Then would come a second formal handshake, and Pépin, pausing an instant at the door to make a slow, stiff bow, would creep off down the long corridor to the nursery, and the Comte turn again to his papers with a consciousness of paternal duty done.
How Pépin contrived to spend the long hours which his daily walk and his short lessons left at his disposal, only Pépin knew. He talked rarely with the servants,—"a thing," his father told him, "that no gentleman would wish to do;" and other children never entered at the de Villersexel door, "for," said the Comte, "children sow unfortunate ideas and spread disease."
But there were compensations. One was the full-length portrait over the chimney-piece in the dining-room. Pépin had no conception of how great was the signature it bore, or of the fabulous sum which it had cost, but he knew it was very beautiful, and, besides, it was his mother,—the sad-eyed, pale dream-mother he had never seen.
The portrait of the Comtesse de Villersexel had been one of the sensations at the Salon of seven years before. The young Brazilian was represented at the moment when the bow left the strings of her violin, and on her lips and in her eyes yet dwelt the spirit of the music she had been playing. A clinging gown of ivory-white silk emphasized rather than hid the lines of her figure, of strangely girlish slenderness, but straight and proud as that of a young empress. In its frailty lay the keynote of the portrait's charm. It was like a reflection in clear water that a touch might disturb, or a young anemone that a breath might destroy,—not a picture before which people disputed and proffered noisy opinions, but one which imposed silence, like the barely audible note of a distant Angelus. It stood before the memory of its original, as it had been a spirit, finger on lip, at the doorway of a tomb.
This portrait of his mother dominated the life of Pépin like the half-remembered substance of a dream. He had known nothing of her in the life, for the breath of being had passed from her lips to his at the moment of his birth, but with the intuition of childhood, he seemed to know that this was one who would have loved him and whom he would have loved. He spent hours before the picture, silent, spell-bound, gazing into the deep and tender eyes that shone with the same pathetic pleading that lay so eloquently in his own, and the only outbreak of rage which had ever stirred his simple serenity was on one occasion when his nurse had found him thus absorbed, and, receiving no response to her summons, half alarmed and half indignant, reproached him with wasting his time before a stupid picture. Then Pépin had whirled around upon her, his lips compressed, his small brown hands clenched, and a look in his eyes that terrified even the stout and prosaic Cornish-woman out of her accustomed attitude of fat complacency.
"A stupid picture?" he stormed. "But it is my mother, do you hear, my mother! You are a wicked woman, Elizabeth!"
It was when Pépin was nearing his seventh birthday that a wonderful thing happened. The Comte was giving a great reception to the Russian Ambassador, and on an impulse which, perhaps, even he himself could hardly have explained, sent for his son.

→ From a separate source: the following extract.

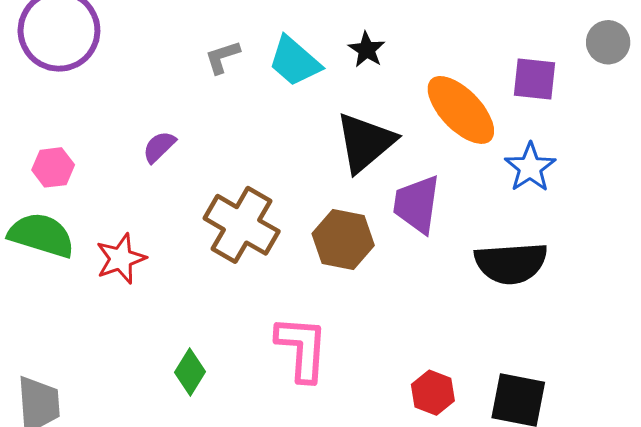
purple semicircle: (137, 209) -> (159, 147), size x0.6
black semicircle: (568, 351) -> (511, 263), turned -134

The child was aroused from sleep, and, but half awake and totally uncomprehending, was submitted by the worthy Elizabeth to a veritable cyclone of washing, combing, and brushing, and finally, clad in spotless duck, was led by the maître d'hôtel down the long corridor to the door of the grand salon, which, at his approach, swung open under the touch of one of the under servants. Pépin, dazed by the radiance of many lights and a great clamor of voices, paused on the threshold, and, with a swift intuition of what was demanded of him, made his slow, stiff bow.
"Le Vicomte de Villersexel," said the maître d'hôtel in a loud voice at his side, and Pépin, seeing his father beckon to him from the group where he stood, slipped close to him through the crowd, and was surprised to find that the Comte took his hand in his, and bent forward to say in a whisper,—
"You are to hear Pazzini play the violin. That is why I sent for you. He was your mother's teacher."
Like all that had gone before, what followed was to Pépin like a dream—a beautiful dream, never to be forgotten. A great hush had settled upon the brilliant assemblage, for even in Paris there are still things which society will check its chatter to hear, and the tall, gray-bearded man, consulting with the pianist over there, was Pazzini, the great Pazzini, whose services had been more than once commanded by royalty in vain. De Villersexel had drawn Pépin nearer to the piano in the brief interval, and as the opening chords of the introduction were struck, he found himself but a few feet from the famous violinist, his hand still linked in that of his father, his eyes fixed in wonder upon this unknown man who had been his mother's teacher.